森の奥で、懐中電灯の明かりが蛍の光のように淡く輝いている。青年の上着が見える。
「ふふふ……動転して懐中電灯を点けたまま、繁みに隠れているようだね……まあ、消しても私には居所がわかるのだが……」
サイコキラーは暗視ゴーグルを外して、明かりのある繁みに銃弾を撃ち込む
一発。二発。三発……
硝煙が消えて、繁みの中を覗くと、そこに青年の銃弾で打ち抜かれた無残きわまる死体が…………………無かった!
「なにっ!どこへいった!」
繁みには青年の上着と懐中電灯しかなかった。その時、背後から異様な気配がした。
「懐中電灯に発信機を仕込むなんてフェアじゃないですね。まあ、人殺しを楽しむ人間にフェアもアンフェアも無いでしょうけど……」
声の方向に振り返った中年紳士は銃を持った右手をしたたかに打ち据えられ、武器を落とした。

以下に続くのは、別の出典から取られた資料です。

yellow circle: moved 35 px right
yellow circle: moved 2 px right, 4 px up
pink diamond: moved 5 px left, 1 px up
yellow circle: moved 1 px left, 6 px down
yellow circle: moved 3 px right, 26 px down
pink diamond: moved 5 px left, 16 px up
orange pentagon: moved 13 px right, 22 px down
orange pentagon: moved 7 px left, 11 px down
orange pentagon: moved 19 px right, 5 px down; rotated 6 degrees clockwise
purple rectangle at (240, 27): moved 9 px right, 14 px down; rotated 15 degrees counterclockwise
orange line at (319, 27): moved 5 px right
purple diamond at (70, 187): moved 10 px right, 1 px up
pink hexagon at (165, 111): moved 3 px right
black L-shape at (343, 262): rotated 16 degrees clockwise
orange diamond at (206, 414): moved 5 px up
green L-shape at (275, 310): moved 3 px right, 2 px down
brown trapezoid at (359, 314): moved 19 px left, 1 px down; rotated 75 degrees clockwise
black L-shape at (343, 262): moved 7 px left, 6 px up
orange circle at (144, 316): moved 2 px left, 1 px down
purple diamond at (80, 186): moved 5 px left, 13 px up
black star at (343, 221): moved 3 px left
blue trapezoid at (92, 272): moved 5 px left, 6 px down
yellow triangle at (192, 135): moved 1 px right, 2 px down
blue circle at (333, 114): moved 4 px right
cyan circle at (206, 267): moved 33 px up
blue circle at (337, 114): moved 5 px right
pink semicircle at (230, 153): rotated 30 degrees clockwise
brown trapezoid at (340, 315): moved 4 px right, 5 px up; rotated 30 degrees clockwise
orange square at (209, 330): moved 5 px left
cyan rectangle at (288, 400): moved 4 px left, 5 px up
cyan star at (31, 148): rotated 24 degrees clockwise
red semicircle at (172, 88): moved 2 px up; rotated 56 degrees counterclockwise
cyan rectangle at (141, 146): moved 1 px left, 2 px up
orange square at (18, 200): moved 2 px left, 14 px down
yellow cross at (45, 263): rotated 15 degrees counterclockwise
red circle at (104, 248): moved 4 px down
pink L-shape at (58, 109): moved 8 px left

「教えてあげましょう。あなたが普段は紳士面をして社会生活にまぎれ、時に殺人鬼と変わるように、人狼もまた、普段は社会にまぎれて暮らしているのです……」
暗い繁みに青年のシルエットが浮かぶ。
「人狼も……だと?」
「人狼に変身する種族というのは実際います。だけど彼らは平和を求める種族です。人間にもごくわずかに殺人鬼がいるように、人狼の種族にもごくわすかに殺人狂の者がいます。それが有名になってしまい、まるで、人狼すべてが人喰いの化け物だと思われるのは悲しい偏見ですよ。アメリカ人がすべて銃を携帯しているわけではないし、日本人がすべて柔道の使い手ではないように、ね」
「もしかして……まさか……まさか……きみは……その人狼の一族なのか?しかし、今日は満月だぞっ!」
「満月に変身するのは人間が勝手に作った伝承、銀の銃弾に弱いというのは映画会社が作ったでっち上げですよ。本物は感情の昂ぶりで変化します。もっとも、私は禅などの精神修行をしてそう簡単には変身しませんがね……」
「では……では……本物なのか……私が恐怖し、崇拝する……」
「勝手に崇拝されては迷惑ですが、その通りです。あなたは警察に引き渡そうと思いましたが、怒りで感情が昂ぶってしまったようです……」
彼は基本的に、人が好きで、おしゃべりが好きで、旅が好きだった。しかし、彼のような人のいい旅人が九人も殺されたと知ってしまった。狂信的で無慈悲な殺人鬼に対する怒りの感情に支配されていく……
「頼む……頼む……最後に……最後に人狼に変身する姿を見せてくれ……」
「……いいでしょう……最後ですし……」
繁みから姿を現した青年は、高速度撮影のように全身から剛毛が生えてきて毛むくじゃらになった……口が前にせり上がり、歯は鋭い牙に変わっていった……耳が上に移動して狼の耳となり、目が爛々(らんらん)と光輝く……
月光のした、ひ弱な体格の青年がみるみるうちに筋骨隆々たる獣人に変化していく……
―――アォオオオオオオオオオオオオオォォォォォォォォォォォォォォォ………ン
満月の夜の森に、肉食獣の咆哮が響きわたる。大気が震え、原初的な野生の恐怖におそわれる。殺人鬼は歓喜に打ち震えた。